Across the street is the MGM Springfield Casino. A hodge-podge of postmodern architecture that intends to recreate the city’s early-twentieth century look and feel. It’s no coincidence that the period the design is so nostalgic for—gangsters, zoot suits, high balls—reflects a time when organized crime, legal and illegal gambling, and unregulated industrial capitalism flourished. I stepped into the place to use the toilet. The people I saw there were not crowded at all. I saw few groups, mostly singles or a couple. Whereas I could guess the politics of the people lined up (on State Street, no less), a similar exercise in the casino would be projection. And that’s the point, I guess. But the investment put into the casino resort, $960 million, is an article of faith for its owners as much as city officials, who hope to receive $17.6 million annually as part of a 121A tax agreement that structures payments in lieu of property taxes.
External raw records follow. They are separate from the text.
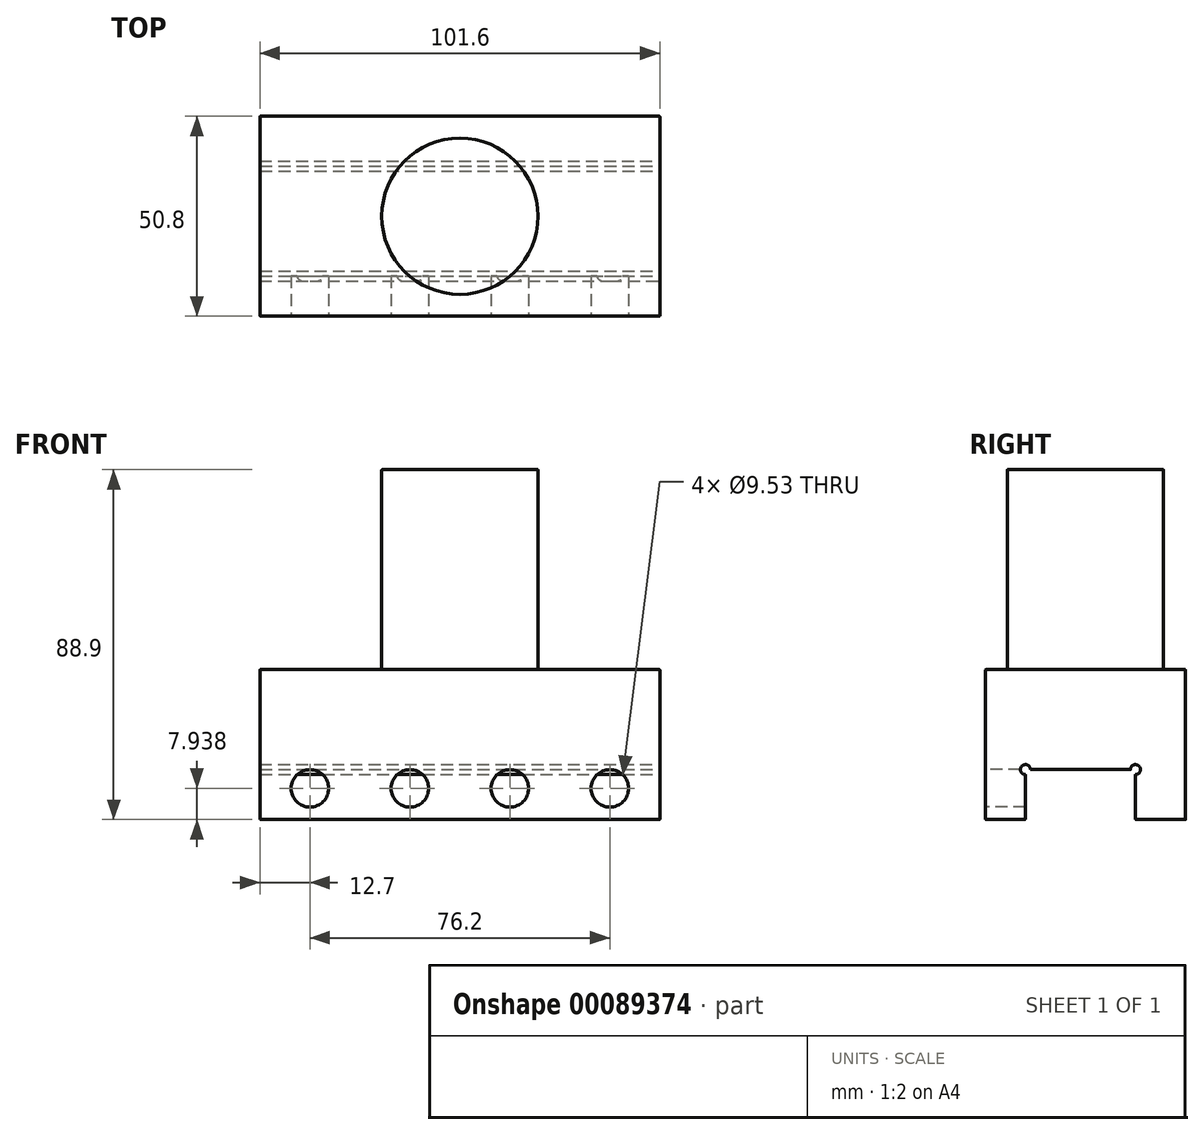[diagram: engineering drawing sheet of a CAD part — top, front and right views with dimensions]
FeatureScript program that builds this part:
annotation { "Feature Type Name" : "Feature", "Feature Type Description" : "" }
export const myFeature = defineFeature(function(context is Context, id is Id, definition is map)
    precondition{}
    {
        {
            var Q0;
            Q0=qCreatedBy(makeId("Right.planeOp"),FACE);
            var sketch = newSketch(context, id + "F0", { "sketchPlane" : qUnion([Q0])});
            skLineSegment(sketch, "E0", {"start": v(0, 0) * mm, "end": v(0, 38.1) * mm});
            skLineSegment(sketch, "E1", {"start": v(0, 38.1) * mm, "end": v(50.8, 38.1) * mm});
            skLineSegment(sketch, "E2", {"start": v(50.8, 38.1) * mm, "end": v(50.8, 0) * mm});
            skLineSegment(sketch, "E3", {"start": v(50.8, 0) * mm, "end": v(38.1, 0) * mm});
            skLineSegment(sketch, "E4", {"start": v(38.1, 0) * mm, "end": v(38.1, 11.43) * mm});
            skLineSegment(sketch, "E5", {"start": v(36.83, 12.7) * mm, "end": v(11.43, 12.7) * mm});
            skLineSegment(sketch, "E6", {"start": v(10.16, 11.43) * mm, "end": v(10.16, 0) * mm});
            skLineSegment(sketch, "E7", {"start": v(10.16, 0) * mm, "end": v(0, 0) * mm});
            skArc(sketch, "E8", {"start": v(11.43, 12.7) * mm, "mid": v(9.26, 13.6) * mm, "end": v(10.16, 11.43) * mm});
            skArc(sketch, "E9", {"start": v(38.1, 11.43) * mm, "mid": v(39, 13.6) * mm, "end": v(36.83, 12.7) * mm});
            skSolve(sketch);
        }
        {
            var Q0;
            Q0=qSketchRegion(id+"F0",true);
            extrude(context, id + "F1", {"entities" : qUnion([Q0]), "oppositeDirection" : true, "depth" : 101.6 * mm});
        }
        {
            var Q0;
            Q0=makeQuery(id+"F1.opExtrude","SWEPT_FACE",FACE,{"disambiguationData":[OSD([sQuery(id+"F0.wireOp",EDGE,"E1")])]});
            var sketch = newSketch(context, id + "F2", { "sketchPlane" : qUnion([Q0])});
            skCircle(sketch, "E10", {"center": v(-50.8, 25.4) * mm, "radius": 19.84 * mm});
            skLineSegment(sketch, "E11", {"start": v(-50.8, 25.4) * mm, "end": v(0, 25.4) * mm});
            skLineSegment(sketch, "E12", {"start": v(-50.8, 25.4) * mm, "end": v(-101.6, 25.4) * mm});
            skPoint(sketch, "E12.endSnap0", {"position": v(-101.6, 25.4) * mm});
            skLineSegment(sketch, "E13", {"start": v(-50.8, 50.8) * mm, "end": v(-50.8, 25.4) * mm});
            skLineSegment(sketch, "E14", {"start": v(-50.8, 25.4) * mm, "end": v(-50.8, 0) * mm});
            skSolve(sketch);
        }
        {
            var Q0;
            Q0=qSketchRegion(id+"F2",true);
            extrude(context, id + "F3", {"entities" : qUnion([Q0]), "operationType" : NewBodyOperationType.ADD, "depth" : 50.8 * mm});
        }
        {
            var Q0;
            Q0=makeQuery(id+"F1.opExtrude","SWEPT_FACE",FACE,{"disambiguationData":[OSD([sQuery(id+"F0.wireOp",EDGE,"E0")])]});
            var sketch = newSketch(context, id + "F4", { "sketchPlane" : qUnion([Q0])});
            skCircle(sketch, "E15", {"center": v(-12.7, 7.94) * mm, "radius": 4.76 * mm});
            skCircle(sketch, "E16", {"center": v(-38.1, 7.94) * mm, "radius": 4.76 * mm});
            skCircle(sketch, "E17", {"center": v(-63.5, 7.94) * mm, "radius": 4.76 * mm});
            skCircle(sketch, "E18", {"center": v(-88.9, 7.94) * mm, "radius": 4.76 * mm});
            skLineSegment(sketch, "E19", {"start": v(-12.7, 7.94) * mm, "end": v(0, 7.94) * mm});
            skLineSegment(sketch, "E20", {"start": v(-88.9, 7.94) * mm, "end": v(-101.6, 7.94) * mm});
            skSolve(sketch);
        }
        {
            var Q0;
            Q0=qSketchRegion(id+"F4",true);
            extrude(context, id + "F5", {"entities" : qUnion([Q0]), "operationType" : NewBodyOperationType.REMOVE, "endBound" : BoundingType.UP_TO_NEXT, "oppositeDirection" : true, "depth" : 25.4 * mm});
        }
        {
            var Q0;
            Q0=qSketchRegion(id+"F4",true);
            extrude(context, id + "F6", {"entities" : qUnion([Q0]), "operationType" : NewBodyOperationType.REMOVE, "endBound" : BoundingType.UP_TO_NEXT, "oppositeDirection" : true, "depth" : 25.4 * mm});
        }
        {
            var Q0;
            Q0=makeQuery(id+"F3.opExtrude","CAP_EDGE",EDGE,{"disambiguationData":[OSD([sQuery(id+"F2.wireOp",EDGE,"E10")])],"isStart":false});
            var Q1;
            Q1=makeQuery(id+"F3.opExtrude","CAP_EDGE",EDGE,{"disambiguationData":[OSD([sQuery(id+"F2.wireOp",EDGE,"E10")])],"isStart":true});
            var Q2;
            Q2=makeQuery(id+"F1.opExtrude","SWEPT_EDGE",EDGE,{"disambiguationData":[OSD([sQuery(id+"F0.wireOp",EDGE,"E0"),sQuery(id+"F0.wireOp",EDGE,"E1")])]});
            var Q3;
            Q3=makeQuery(id+"F1.opExtrude","CAP_EDGE",EDGE,{"disambiguationData":[OSD([sQuery(id+"F0.wireOp",EDGE,"E0")])],"isStart":true});
            var Q4;
            Q4=makeQuery(id+"F1.opExtrude","CAP_EDGE",EDGE,{"disambiguationData":[OSD([sQuery(id+"F0.wireOp",EDGE,"E1")])],"isStart":true});
            var Q5;
            Q5=makeQuery(id+"F1.opExtrude","SWEPT_EDGE",EDGE,{"disambiguationData":[OSD([sQuery(id+"F0.wireOp",EDGE,"E1"),sQuery(id+"F0.wireOp",EDGE,"E2")])]});
            var Q6;
            Q6=makeQuery(id+"F1.opExtrude","CAP_EDGE",EDGE,{"disambiguationData":[OSD([sQuery(id+"F0.wireOp",EDGE,"E1")])],"isStart":false});
            var Q7;
            Q7=makeQuery(id+"F1.opExtrude","CAP_EDGE",EDGE,{"disambiguationData":[OSD([sQuery(id+"F0.wireOp",EDGE,"E0")])],"isStart":false});
            var Q8;
            Q8=makeQuery(id+"F1.opExtrude","SWEPT_EDGE",EDGE,{"disambiguationData":[OSD([sQuery(id+"F0.wireOp",EDGE,"E0"),sQuery(id+"F0.wireOp",EDGE,"E7")])]});
            var Q9;
            Q9=makeQuery(id+"F1.opExtrude","CAP_EDGE",EDGE,{"disambiguationData":[OSD([sQuery(id+"F0.wireOp",EDGE,"E3")])],"isStart":true});
            var Q10;
            Q10=makeQuery(id+"F1.opExtrude","CAP_EDGE",EDGE,{"disambiguationData":[OSD([sQuery(id+"F0.wireOp",EDGE,"E7")])],"isStart":true});
            var Q11;
            Q11=makeQuery(id+"F1.opExtrude","CAP_EDGE",EDGE,{"disambiguationData":[OSD([sQuery(id+"F0.wireOp",EDGE,"E2")])],"isStart":true});
            var Q12;
            Q12=makeQuery(id+"F1.opExtrude","CAP_EDGE",EDGE,{"disambiguationData":[OSD([sQuery(id+"F0.wireOp",EDGE,"E5")])],"isStart":true});
            var Q13;
            Q13=makeQuery(id+"F1.opExtrude","CAP_EDGE",EDGE,{"disambiguationData":[OSD([sQuery(id+"F0.wireOp",EDGE,"E4")])],"isStart":true});
            var Q14;
            Q14=makeQuery(id+"F1.opExtrude","CAP_EDGE",EDGE,{"disambiguationData":[OSD([sQuery(id+"F0.wireOp",EDGE,"E6")])],"isStart":true});
            var Q15;
            Q15=makeQuery(id+"F1.opExtrude","CAP_EDGE",EDGE,{"disambiguationData":[OSD([sQuery(id+"F0.wireOp",EDGE,"E2")])],"isStart":false});
            var Q16;
            Q16=makeQuery(id+"F1.opExtrude","CAP_EDGE",EDGE,{"disambiguationData":[OSD([sQuery(id+"F0.wireOp",EDGE,"E3")])],"isStart":false});
            var Q17;
            Q17=makeQuery(id+"F1.opExtrude","CAP_EDGE",EDGE,{"disambiguationData":[OSD([sQuery(id+"F0.wireOp",EDGE,"E5")])],"isStart":false});
            var Q18;
            Q18=makeQuery(id+"F1.opExtrude","CAP_EDGE",EDGE,{"disambiguationData":[OSD([sQuery(id+"F0.wireOp",EDGE,"E4")])],"isStart":false});
            var Q19;
            Q19=makeQuery(id+"F1.opExtrude","CAP_EDGE",EDGE,{"disambiguationData":[OSD([sQuery(id+"F0.wireOp",EDGE,"E6")])],"isStart":false});
            var Q20;
            Q20=makeQuery(id+"F1.opExtrude","CAP_EDGE",EDGE,{"disambiguationData":[OSD([sQuery(id+"F0.wireOp",EDGE,"E7")])],"isStart":false});
            var Q21;
            Q21=makeQuery(id+"F1.opExtrude","SWEPT_EDGE",EDGE,{"disambiguationData":[OSD([sQuery(id+"F0.wireOp",EDGE,"E3"),sQuery(id+"F0.wireOp",EDGE,"E4")])]});
            var Q22;
            Q22=makeQuery(id+"F1.opExtrude","SWEPT_EDGE",EDGE,{"disambiguationData":[OSD([sQuery(id+"F0.wireOp",EDGE,"E6"),sQuery(id+"F0.wireOp",EDGE,"E7")])]});
            fillet(context, id + "F7", {"entities" : qUnion([Q0, Q1, Q2, Q3, Q4, Q5, Q6, Q7, Q8, Q9, Q10, Q11, Q12, Q13, Q14, Q15, Q16, Q17, Q18, Q19, Q20, Q21, Q22]), "radius" : 0.13 * mm, "tangentPropagation" : true, "allowEdgeOverflow" : false});
        }
    });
It is a policy used in Boston to fund low-income housing developments. For fiscal year 2020, Springfield received only $13.9 million from the casino.

My brief derive ended at my favorite restaurant in Springfield: Red Rose Pizzeria. The pizza is good, yes, but the standard peppers and pepperoni that it comes with (you have to request not to have these, if you don’t want them) will give you heartburn. The bustling of white-and-black-clad servers, the marble round tables, and the mirrored-and-brassed walls evoke a turn-of-the-century Hapsburg café. It’s difficult to walk anywhere in it—you bump into people, get in the way, have nowhere to stand. Meanwhile, the kitchen is exposed by windows and you’re forced to watch twenty or more workers and muse on the spectacle of labor going into your square-cut slice.